Help migrating hash_set to c++0x

P

Paulo da Silva

Please correct me if I am wrong ...

I replaced hash_set by unordered_set. It seems that hash_set does not
exist using c++0x.

I am having the following problem:

pair<some_container::iterator,bool> r=ct_dir->insert(de);

When "de" already exists, with hash_table r.second contained false, but
using unordered_set r.second contains true, i.e. it accepts duplicates.

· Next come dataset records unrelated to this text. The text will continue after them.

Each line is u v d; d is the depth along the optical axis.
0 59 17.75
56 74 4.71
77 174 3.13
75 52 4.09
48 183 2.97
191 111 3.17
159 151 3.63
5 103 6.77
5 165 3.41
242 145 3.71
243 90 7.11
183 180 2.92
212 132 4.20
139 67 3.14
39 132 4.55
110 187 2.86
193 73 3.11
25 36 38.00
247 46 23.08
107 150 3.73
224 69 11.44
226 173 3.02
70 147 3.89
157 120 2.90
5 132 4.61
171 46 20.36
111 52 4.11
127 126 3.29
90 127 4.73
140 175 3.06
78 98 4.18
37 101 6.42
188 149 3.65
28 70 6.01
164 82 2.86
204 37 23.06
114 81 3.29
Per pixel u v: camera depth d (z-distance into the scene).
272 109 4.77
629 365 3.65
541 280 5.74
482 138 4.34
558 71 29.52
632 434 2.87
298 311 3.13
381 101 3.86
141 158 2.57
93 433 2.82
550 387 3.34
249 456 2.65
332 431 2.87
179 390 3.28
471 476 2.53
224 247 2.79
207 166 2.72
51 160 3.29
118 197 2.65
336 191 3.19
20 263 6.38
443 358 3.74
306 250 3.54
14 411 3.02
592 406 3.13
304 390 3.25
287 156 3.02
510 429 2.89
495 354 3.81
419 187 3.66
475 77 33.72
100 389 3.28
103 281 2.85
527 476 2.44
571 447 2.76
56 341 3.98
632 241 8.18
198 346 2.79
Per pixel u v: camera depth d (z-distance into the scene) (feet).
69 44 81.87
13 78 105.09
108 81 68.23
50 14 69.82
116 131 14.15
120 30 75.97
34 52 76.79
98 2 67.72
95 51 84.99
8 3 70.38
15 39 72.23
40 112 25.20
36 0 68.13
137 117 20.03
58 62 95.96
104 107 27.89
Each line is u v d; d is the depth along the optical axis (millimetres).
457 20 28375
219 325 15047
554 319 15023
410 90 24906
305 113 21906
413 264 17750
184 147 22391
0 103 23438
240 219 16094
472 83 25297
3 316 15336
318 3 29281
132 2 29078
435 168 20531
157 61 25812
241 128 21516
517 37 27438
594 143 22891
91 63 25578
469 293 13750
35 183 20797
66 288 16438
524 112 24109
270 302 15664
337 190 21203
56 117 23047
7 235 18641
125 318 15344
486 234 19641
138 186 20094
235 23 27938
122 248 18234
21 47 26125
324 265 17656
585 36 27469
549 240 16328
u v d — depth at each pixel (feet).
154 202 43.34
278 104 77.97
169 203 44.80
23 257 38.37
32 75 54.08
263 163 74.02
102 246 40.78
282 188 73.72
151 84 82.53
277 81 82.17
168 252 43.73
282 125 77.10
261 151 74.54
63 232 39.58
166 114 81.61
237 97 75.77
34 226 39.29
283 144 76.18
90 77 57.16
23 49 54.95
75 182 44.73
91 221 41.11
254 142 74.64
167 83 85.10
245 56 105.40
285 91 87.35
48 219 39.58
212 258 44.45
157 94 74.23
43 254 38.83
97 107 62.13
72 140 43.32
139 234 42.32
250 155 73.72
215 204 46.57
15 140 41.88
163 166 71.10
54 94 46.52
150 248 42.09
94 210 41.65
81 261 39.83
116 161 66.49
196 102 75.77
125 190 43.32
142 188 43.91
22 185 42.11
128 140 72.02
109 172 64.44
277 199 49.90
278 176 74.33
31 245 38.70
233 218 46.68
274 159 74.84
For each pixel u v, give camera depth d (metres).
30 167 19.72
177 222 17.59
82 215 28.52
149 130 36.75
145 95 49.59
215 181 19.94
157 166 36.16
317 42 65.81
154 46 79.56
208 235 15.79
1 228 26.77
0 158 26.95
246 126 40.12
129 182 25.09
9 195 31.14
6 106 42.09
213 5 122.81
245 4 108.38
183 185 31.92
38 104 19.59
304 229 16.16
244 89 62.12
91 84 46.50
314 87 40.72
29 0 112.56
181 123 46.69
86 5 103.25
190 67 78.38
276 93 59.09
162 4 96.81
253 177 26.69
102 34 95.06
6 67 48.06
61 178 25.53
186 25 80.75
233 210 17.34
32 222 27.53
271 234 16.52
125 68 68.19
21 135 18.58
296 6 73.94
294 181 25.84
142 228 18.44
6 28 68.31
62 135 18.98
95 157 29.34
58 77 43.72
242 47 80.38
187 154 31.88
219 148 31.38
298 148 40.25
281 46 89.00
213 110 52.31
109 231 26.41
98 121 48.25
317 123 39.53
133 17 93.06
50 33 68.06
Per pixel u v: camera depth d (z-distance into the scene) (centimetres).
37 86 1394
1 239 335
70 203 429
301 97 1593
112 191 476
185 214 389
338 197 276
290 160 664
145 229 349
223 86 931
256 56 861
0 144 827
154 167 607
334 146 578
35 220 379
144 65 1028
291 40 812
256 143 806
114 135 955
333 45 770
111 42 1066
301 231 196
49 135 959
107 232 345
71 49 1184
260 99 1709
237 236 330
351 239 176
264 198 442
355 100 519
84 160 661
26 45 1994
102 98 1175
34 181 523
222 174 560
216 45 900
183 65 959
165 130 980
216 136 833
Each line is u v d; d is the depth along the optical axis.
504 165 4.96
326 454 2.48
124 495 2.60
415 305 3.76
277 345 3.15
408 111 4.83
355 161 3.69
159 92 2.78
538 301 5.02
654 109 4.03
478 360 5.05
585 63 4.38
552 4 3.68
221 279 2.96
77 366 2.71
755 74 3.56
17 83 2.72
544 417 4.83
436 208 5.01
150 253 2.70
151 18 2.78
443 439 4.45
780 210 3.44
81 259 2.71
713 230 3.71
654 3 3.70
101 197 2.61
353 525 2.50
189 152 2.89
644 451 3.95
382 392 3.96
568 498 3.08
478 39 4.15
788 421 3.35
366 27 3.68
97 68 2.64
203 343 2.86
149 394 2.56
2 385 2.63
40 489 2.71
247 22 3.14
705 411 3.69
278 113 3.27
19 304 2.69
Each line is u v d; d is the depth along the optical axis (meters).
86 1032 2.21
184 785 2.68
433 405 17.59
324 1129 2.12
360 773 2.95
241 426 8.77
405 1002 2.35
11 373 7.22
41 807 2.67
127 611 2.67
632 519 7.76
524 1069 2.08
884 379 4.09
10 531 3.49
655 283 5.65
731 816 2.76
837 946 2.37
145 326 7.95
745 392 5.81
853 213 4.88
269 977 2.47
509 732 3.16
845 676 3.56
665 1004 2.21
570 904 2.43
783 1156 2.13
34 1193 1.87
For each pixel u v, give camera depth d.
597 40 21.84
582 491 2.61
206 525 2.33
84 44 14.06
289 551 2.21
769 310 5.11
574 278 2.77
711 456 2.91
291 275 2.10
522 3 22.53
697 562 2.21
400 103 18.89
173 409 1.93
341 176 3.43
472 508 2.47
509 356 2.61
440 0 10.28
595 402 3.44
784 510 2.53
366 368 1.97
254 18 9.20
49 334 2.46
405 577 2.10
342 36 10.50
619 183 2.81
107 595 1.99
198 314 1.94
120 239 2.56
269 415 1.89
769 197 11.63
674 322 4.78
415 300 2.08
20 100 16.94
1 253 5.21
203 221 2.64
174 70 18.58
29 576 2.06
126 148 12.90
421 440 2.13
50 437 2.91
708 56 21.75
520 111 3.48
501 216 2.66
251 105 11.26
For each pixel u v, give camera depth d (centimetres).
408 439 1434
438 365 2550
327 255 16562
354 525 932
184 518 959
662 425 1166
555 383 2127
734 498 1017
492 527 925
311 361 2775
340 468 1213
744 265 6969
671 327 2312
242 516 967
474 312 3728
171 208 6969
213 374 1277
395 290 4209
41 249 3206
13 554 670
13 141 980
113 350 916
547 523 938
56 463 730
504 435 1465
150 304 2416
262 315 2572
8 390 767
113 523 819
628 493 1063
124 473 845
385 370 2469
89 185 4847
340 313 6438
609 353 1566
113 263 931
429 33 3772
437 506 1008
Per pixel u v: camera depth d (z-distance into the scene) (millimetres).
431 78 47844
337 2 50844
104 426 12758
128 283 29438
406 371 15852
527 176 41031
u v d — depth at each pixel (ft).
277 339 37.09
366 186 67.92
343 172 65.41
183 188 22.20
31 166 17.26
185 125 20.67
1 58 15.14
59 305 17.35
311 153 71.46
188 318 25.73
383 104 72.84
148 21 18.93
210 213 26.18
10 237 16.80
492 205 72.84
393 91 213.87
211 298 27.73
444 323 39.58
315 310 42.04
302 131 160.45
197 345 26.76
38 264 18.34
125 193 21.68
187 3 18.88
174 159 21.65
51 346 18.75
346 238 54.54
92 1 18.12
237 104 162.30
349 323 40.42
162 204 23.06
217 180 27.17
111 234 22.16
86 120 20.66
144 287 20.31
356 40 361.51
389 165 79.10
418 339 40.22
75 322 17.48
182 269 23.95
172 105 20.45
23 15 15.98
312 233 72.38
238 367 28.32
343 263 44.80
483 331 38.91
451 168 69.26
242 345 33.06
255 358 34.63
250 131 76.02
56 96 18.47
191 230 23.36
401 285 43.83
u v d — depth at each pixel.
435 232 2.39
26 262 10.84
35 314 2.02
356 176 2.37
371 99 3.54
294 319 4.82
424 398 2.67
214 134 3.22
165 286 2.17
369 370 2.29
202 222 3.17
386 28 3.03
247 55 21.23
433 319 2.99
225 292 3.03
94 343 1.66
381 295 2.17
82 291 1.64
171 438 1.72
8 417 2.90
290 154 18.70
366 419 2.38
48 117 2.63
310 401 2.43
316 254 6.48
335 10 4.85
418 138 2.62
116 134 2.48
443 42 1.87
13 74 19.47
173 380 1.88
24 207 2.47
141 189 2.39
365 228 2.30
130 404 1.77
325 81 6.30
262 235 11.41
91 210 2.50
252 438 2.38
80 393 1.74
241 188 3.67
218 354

How do I fix this to avoid duplicates in the set and also be aware of that?

Thanks
 
R

red floyd

Please correct me if I am wrong ...

I replaced hash_set by unordered_set. It seems that hash_set does not
exist using c++0x.

Just an FYI. hash_set does not exist in c++98 or c++03 either.
 
P

Paulo da Silva

Em 21-12-2010 02:24, red floyd escreveu:
Just an FYI. hash_set does not exist in c++98 or c++03 either.
It existed, at least as an experimental feature.
The problem is what replaced it? In other words, how to implement a hash
set without duplicates?
 
P

Paulo da Silva

Em 20-12-2010 22:59, Paulo da Silva escreveu:

I just saw (wikipedia for example) that unordered_set should implement
the same behaviour as that of hash_set. Neverthless it is not working in
this code!

#include <memory>
#include <unordered_set>
#include <iostream>

using namespace std;

class Foo
{public:
string s;
Foo(char const * const sc): s(sc) {}
};

class eqf
{public:
inline bool operator()(Foo const &s1,Foo const &s2) const
{ return (s1.s==s2.s);
}
};

class hf
{public:
inline size_t operator()(Foo const &x) const
{ return hash<char const *>()(x.s.c_str());
}
};

// typedef __gnu_cxx::hash_set<Foo,hf,eqf> MSet;
typedef unordered_set<Foo,hf,eqf> MSet;

int main()
{ MSet mc;
pair<MSet::iterator,bool> r;
r=mc.insert(Foo("xxxx"));
// OK expected and obtained
cout << "xxxx " << (r.second?"OK":"BAD") << endl;
mc.insert(Foo("zzzz"));
// Does not allow duplicates ...
r=mc.insert(Foo("zzzz"));
// BAD (duplicate) expected but OK obtained
cout << "zzzz " << (r.second?"OK":"BAD") << endl;
MSet::const_iterator it=mc.find(Foo("xxxx"));
for (it=mc.begin();it!=mc.end();++it)
cout << it->s << endl;
return 0;
}

Anything wrong? Better way to implement?
Thanks for any comments.
 
P

Paulo da Silva

Em 21-12-2010 03:37, Paulo da Silva escreveu:
Em 20-12-2010 22:59, Paulo da Silva escreveu:

I just saw (wikipedia for example) that unordered_set should implement
the same behaviour as that of hash_set. Neverthless it is not working in
this code!

#include <memory>
#include <unordered_set>
#include <iostream>

using namespace std;

class Foo
{public:
string s;
Foo(char const * const sc): s(sc) {}
};

class eqf
{public:
inline bool operator()(Foo const &s1,Foo const &s2) const
{ return (s1.s==s2.s);
}
};

class hf
{public:
inline size_t operator()(Foo const &x) const
{ return hash<char const *>()(x.s.c_str());
}
};

// typedef __gnu_cxx::hash_set<Foo,hf,eqf> MSet;
typedef unordered_set<Foo,hf,eqf> MSet;

int main()
{ MSet mc;
pair<MSet::iterator,bool> r;
r=mc.insert(Foo("xxxx"));
// OK expected and obtained
cout << "xxxx " << (r.second?"OK":"BAD") << endl;
mc.insert(Foo("zzzz"));
// Does not allow duplicates ...
r=mc.insert(Foo("zzzz"));
// BAD (duplicate) expected but OK obtained
cout << "zzzz " << (r.second?"OK":"BAD") << endl;
MSet::const_iterator it=mc.find(Foo("xxxx"));
for (it=mc.begin();it!=mc.end();++it)
cout << it->s << endl;
return 0;
}

Anything wrong? Better way to implement?
Thanks for any comments.

Replacing class hf with this works.
class hf
{public:
inline size_t operator()(Foo const &s) const
{ return hash<string const &>()(s.s);
}
};

I still don't understand why the previous example stopped to work!
 
H

Howard Hinnant

Em 21-12-2010 03:37, Paulo da Silva escreveu:















Replacing class hf with this works.
class hf
{public:
        inline size_t operator()(Foo const &s) const
        {       return hash<string const &>()(s.s);
        }

};

I still don't understand why the previous example stopped to work!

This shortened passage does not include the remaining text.